Python built-in sum function vs. for loop performance
The speed difference is actually greater than 3 times, but you slow down either version by first creating a huge in-memory list of 1 million integers. Separate that out of the time trials:
>>> import timeit
>>> def sum1(lst):
... s = 0
... for i in lst:
... s += i
... return s
...
>>> def sum2(lst):
... return sum(lst)
...
>>> values = range(1000000)
>>> timeit.timeit('f(lst)', 'from __main__ import sum1 as f, values as lst', number=100)
3.457869052886963
>>> timeit.timeit('f(lst)', 'from __main__ import sum2 as f, values as lst', number=100)
0.6696369647979736
The speed difference has risen to over 5 times now.
A for
loop is executed as interpreted Python bytecode. sum()

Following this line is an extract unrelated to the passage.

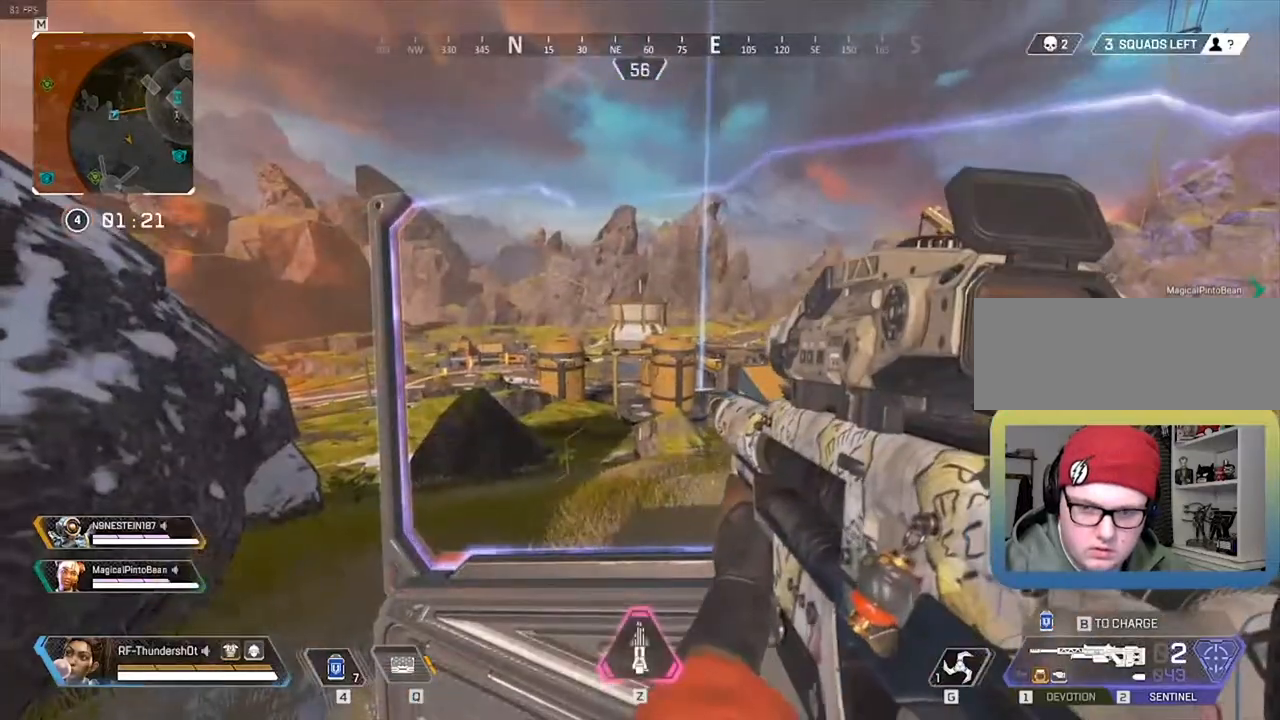
{"keys": ["d"], "events": [[267, "d", "down"]]}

loops entirely in C code. The speed difference between interpreted bytecode and C code is large.
In addition, the C code makes sure not to create new Python objects if it can keep the sum in C types instead; this works for int
and float
results.
The Python version, disassembled, does this:
>>> import dis
>>> def sum1():
... s = 0
... for i in range(1000000):
... s += i
... return s
...
>>> dis.dis(sum1)
2 0 LOAD_CONST 1 (0)
3 STORE_FAST 0 (s)
3 6 SETUP_LOOP 30 (to 39)
9 LOAD_GLOBAL 0 (range)
12 LOAD_CONST 2 (1000000)
15 CALL_FUNCTION 1
18 GET_ITER
>> 19 FOR_ITER 16 (to 38)
22 STORE_FAST 1 (i)
4 25 LOAD_FAST 0 (s)
28 LOAD_FAST 1 (i)
31 INPLACE_ADD
32 STORE_FAST 0 (s)
35 JUMP_ABSOLUTE 19
>> 38 POP_BLOCK
5 >> 39 LOAD_FAST 0 (s)
42 RETURN_VALUE
Apart from the interpreter loop being slower than C, the INPLACE_ADD
will create a new integer object (past 255, CPython caches small int
objects as singletons).
You can see the C implementation in the Python mercurial code repository, but it explicitly states in the comments:
/* Fast addition by keeping temporary sums in C instead of new Python objects.
Assumes all inputs are the same type. If the assumption fails, default
to the more general routine.
*/
As dwanderson
suggested, Numpy is one alternative. It is, indeed, if you want to do some maths. See this benchmark:
import numpy as np
r = range(1000000) # 12.5 ms
s = sum(r) # 7.9 ms
ar = np.arange(1000000) # 0.5 ms
as = np.sum(ar) # 0.6 ms
So both creating the list and summing it is much faster with numpy
. This is mostly because the numpy.array
is designed for this and is much more efficient than the list.
However, if we have a python list, then numpy
is very slow, as its conversion from a list into a numpy.array
is sluggish:
r = range(1000000)
ar = np.array(r) # 102 ms
However if the loop is just adding 1 each iteration starting from 0 you could use the fast trick addition. The sum output should be 499999500000 for range(1000000)
import timeit
def sum1():
s = 0
for i in range(1000000):
s += i
#print s
return s
def sum2():
return sum(range(1000000))
def sum3():
s = range(1000000)
s = ((s[1]+s[-1])/2) * (len(s)-1)
#print(s)
return s
print 'For Loop Sum:', timeit.timeit(sum1, number=10)
print 'Built-in Sum:', timeit.timeit(sum2, number=10)
print 'Fast Sum:', timeit.timeit(sum3, number=10)
#prints
#For Loop Sum: 1.8420711
#Built-in Sum: 1.1081646
#Fast Sum: 0.3191561